A lei federal dá 60 dias entre a confirmação de um diagnóstico de câncer de mama e o começo do tratamento. Em Campinas, esse limite não é cumprido em metade dos atendimentos da rede pública: 50,7%, de acordo com um levantamento do g1 na plataforma Data SUS, do Ministério da Saúde.

Desde 2021, a cidade registrou 3.338 diagnósticos. Em 1.693 deles o tratamento só teve início depois do prazo. Outros 720 tiveram começo rápido, em menos de um mês, e 769 ficaram na faixa entre 30 e 60 dias.

Segundo o g1, a Secretaria Municipal de Saúde explica parte da demora por um motivo pontual: a Rede Mário Gatti perdeu, de forma temporária, parte da sua capacidade de atender em mastologia, porque um médico se aposentou e outro foi demitido.

Como resposta, a pasta afirma ter contratado dois mastologistas. Dois radiologistas também foram chamados para atuar no Centro de Referência em Atenção Integral à Mulher.

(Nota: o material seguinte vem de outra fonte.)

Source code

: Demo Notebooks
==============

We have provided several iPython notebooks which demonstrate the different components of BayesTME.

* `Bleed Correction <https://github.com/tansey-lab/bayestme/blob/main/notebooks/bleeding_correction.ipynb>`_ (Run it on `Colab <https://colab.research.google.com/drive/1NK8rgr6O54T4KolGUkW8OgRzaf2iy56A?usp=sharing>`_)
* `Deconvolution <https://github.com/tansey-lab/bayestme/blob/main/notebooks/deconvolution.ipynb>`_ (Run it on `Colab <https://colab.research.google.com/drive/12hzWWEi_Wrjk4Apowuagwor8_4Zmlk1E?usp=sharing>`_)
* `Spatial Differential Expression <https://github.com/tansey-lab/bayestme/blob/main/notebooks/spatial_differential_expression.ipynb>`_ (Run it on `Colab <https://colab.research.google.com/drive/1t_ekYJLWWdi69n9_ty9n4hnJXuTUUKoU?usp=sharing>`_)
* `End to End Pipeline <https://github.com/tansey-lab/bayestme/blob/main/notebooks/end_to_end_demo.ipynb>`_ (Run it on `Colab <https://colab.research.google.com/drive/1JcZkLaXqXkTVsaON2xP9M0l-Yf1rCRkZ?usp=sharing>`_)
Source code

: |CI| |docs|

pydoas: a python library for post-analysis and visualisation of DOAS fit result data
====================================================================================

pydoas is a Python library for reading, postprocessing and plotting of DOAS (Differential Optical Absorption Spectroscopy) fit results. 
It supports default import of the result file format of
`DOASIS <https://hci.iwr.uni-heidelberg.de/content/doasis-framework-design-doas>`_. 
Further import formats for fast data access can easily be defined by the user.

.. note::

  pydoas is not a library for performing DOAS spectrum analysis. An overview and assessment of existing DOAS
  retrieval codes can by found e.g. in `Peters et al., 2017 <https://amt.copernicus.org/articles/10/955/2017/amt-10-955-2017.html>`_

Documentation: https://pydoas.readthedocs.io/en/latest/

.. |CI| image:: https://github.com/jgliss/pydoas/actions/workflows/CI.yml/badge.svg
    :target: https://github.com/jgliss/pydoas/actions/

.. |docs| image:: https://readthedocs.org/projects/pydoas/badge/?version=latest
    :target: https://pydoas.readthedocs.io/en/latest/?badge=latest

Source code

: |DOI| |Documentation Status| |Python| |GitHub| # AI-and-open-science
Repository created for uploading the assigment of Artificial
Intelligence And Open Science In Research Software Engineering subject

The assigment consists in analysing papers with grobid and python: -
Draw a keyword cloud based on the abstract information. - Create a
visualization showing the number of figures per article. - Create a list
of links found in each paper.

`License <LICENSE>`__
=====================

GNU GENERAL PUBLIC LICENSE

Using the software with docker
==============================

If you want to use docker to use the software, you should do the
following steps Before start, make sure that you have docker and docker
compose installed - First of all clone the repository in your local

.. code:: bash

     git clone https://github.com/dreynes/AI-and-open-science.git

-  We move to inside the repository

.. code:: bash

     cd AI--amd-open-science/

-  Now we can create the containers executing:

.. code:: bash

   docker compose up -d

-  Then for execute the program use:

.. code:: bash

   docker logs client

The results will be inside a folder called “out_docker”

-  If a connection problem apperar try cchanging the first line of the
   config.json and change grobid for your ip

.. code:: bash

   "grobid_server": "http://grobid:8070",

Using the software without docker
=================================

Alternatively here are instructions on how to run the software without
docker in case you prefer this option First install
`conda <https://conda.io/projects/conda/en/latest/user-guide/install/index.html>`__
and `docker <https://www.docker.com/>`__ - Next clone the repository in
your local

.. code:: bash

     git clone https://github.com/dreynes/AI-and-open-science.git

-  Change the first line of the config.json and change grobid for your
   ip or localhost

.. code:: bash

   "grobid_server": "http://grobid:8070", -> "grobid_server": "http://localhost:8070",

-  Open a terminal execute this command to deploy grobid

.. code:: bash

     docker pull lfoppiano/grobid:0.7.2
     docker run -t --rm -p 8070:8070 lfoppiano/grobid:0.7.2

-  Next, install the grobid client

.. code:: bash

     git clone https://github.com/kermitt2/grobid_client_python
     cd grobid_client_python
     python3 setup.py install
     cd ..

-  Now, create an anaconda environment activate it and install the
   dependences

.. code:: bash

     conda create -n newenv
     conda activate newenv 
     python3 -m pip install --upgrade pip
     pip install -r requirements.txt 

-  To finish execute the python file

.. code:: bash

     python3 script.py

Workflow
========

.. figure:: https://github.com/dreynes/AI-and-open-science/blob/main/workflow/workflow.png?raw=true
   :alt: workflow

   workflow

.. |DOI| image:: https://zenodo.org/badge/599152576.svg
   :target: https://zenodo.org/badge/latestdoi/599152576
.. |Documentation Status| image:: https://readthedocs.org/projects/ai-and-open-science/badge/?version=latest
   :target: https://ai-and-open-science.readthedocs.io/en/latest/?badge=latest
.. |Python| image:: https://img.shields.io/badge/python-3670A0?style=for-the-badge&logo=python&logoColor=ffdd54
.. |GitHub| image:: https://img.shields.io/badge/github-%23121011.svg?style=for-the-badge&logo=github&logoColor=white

Uma licitação em curso deve dobrar a carga de horas em mastologia, e a prefeitura pediu que o Hospital Ouro Verde seja habilitado a fazer cirurgias de câncer. Para o mês que vem está programado um mutirão de cirurgias; para dar conta dos laudos, outra empresa foi contratada.

Para quem está na fila, o prazo tem outro peso. Vera Lúcia da Silva trabalha como auxiliar de limpeza e tem tumores nas duas mamas, classificados como agressivos. Ao g1, ela contou que ouviu da rede pública que não havia vaga imediata e que o atendimento poderia ficar para dezembro de 2026. Disse temer que a doença avance nesse intervalo e relatou noites sem dormir. A secretaria respondeu, ao mesmo veículo, que o diagnóstico dela foi confirmado em 2 de setembro e que o prazo se encerra em novembro, com retomada gradual do atendimento.

A espera alcança ainda procedimentos menos complexos. Fabiana Fonseca, que trabalha como representante farmacêutica, disse ao g1 que aguarda há dois anos uma cirurgia para tirar um nódulo benigno.